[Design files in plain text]
+===+
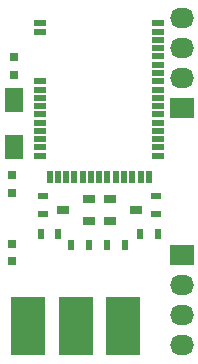
<source format=gts>
%FSLAX46Y46*%
G04 Gerber Fmt 4.6, Leading zero omitted, Abs format (unit mm)*
G04 Created by KiCad (PCBNEW (2014-10-22 BZR 5216)-product) date Thu 04 Jun 2015 03:27:15 PM EDT*
%MOMM*%
G01*
G04 APERTURE LIST*
%ADD10C,0.100000*%
%ADD11R,0.750000X0.800000*%
%ADD12R,0.500000X0.900000*%
%ADD13R,3.000000X5.000000*%
%ADD14R,2.032000X1.727200*%
%ADD15O,2.032000X1.727200*%
%ADD16R,1.000760X0.800100*%
%ADD17R,0.900000X0.500000*%
%ADD18R,0.500000X1.100000*%
%ADD19R,1.100000X0.500000*%
%ADD20R,1.600000X2.000000*%
G04 APERTURE END LIST*
D10*
D11*
X164000000Y-110750000D03*
X164000000Y-109250000D03*
X164200000Y-94950000D03*
X164200000Y-93450000D03*
X164000000Y-103450000D03*
X164000000Y-104950000D03*
D12*
X169050000Y-109400000D03*
X170550000Y-109400000D03*
D13*
X169400000Y-116200000D03*
X165400000Y-116200000D03*
X173400000Y-116200000D03*
D14*
X178400000Y-97800000D03*
D15*
X178400000Y-95260000D03*
X178400000Y-92720000D03*
X178400000Y-90180000D03*
D16*
X174499820Y-106400000D03*
X172300180Y-107352500D03*
X172300180Y-105447500D03*
X168300180Y-106400000D03*
X170499820Y-105447500D03*
X170499820Y-107352500D03*
D12*
X172050000Y-109400000D03*
X173550000Y-109400000D03*
D17*
X166600000Y-106750000D03*
X166600000Y-105250000D03*
D12*
X166450000Y-108400000D03*
X167950000Y-108400000D03*
D17*
X176200000Y-106750000D03*
X176200000Y-105250000D03*
D12*
X176350000Y-108400000D03*
X174850000Y-108400000D03*
D18*
X167200000Y-103600000D03*
X167900000Y-103600000D03*
X168600000Y-103600000D03*
X169300000Y-103600000D03*
X170000000Y-103600000D03*
X170700000Y-103600000D03*
X171400000Y-103600000D03*
X172100000Y-103600000D03*
X172800000Y-103600000D03*
X173500000Y-103600000D03*
X174200000Y-103600000D03*
X174900000Y-103600000D03*
X175600000Y-103600000D03*
D19*
X166400000Y-90600000D03*
X166400000Y-91300000D03*
X176400000Y-101800000D03*
X176400000Y-101100000D03*
X176400000Y-100400000D03*
X176400000Y-99700000D03*
X176400000Y-99000000D03*
X176400000Y-98300000D03*
X176400000Y-97600000D03*
X176400000Y-96900000D03*
X176400000Y-96200000D03*
X176400000Y-95500000D03*
X176400000Y-94800000D03*
X176400000Y-94100000D03*
X176400000Y-93400000D03*
X176400000Y-92700000D03*
X176400000Y-92000000D03*
X176400000Y-91300000D03*
X176400000Y-90600000D03*
X166400000Y-95500000D03*
X166400000Y-96200000D03*
X166400000Y-96900000D03*
X166400000Y-97600000D03*
X166400000Y-98300000D03*
X166400000Y-99000000D03*
X166400000Y-99700000D03*
X166400000Y-100400000D03*
X166400000Y-101100000D03*
X166400000Y-101800000D03*
D14*
X178400000Y-110200000D03*
D15*
X178400000Y-112740000D03*
X178400000Y-115280000D03*
X178400000Y-117820000D03*
D20*
X164200000Y-97100000D03*
X164200000Y-101100000D03*
M02*

</source>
+===+
:: What the task asks ::
Your answer should consist of copies of the lines above that include the string "LIST".

:: Solution to the problem ::
G04 APERTURE LIST*
G04 APERTURE END LIST*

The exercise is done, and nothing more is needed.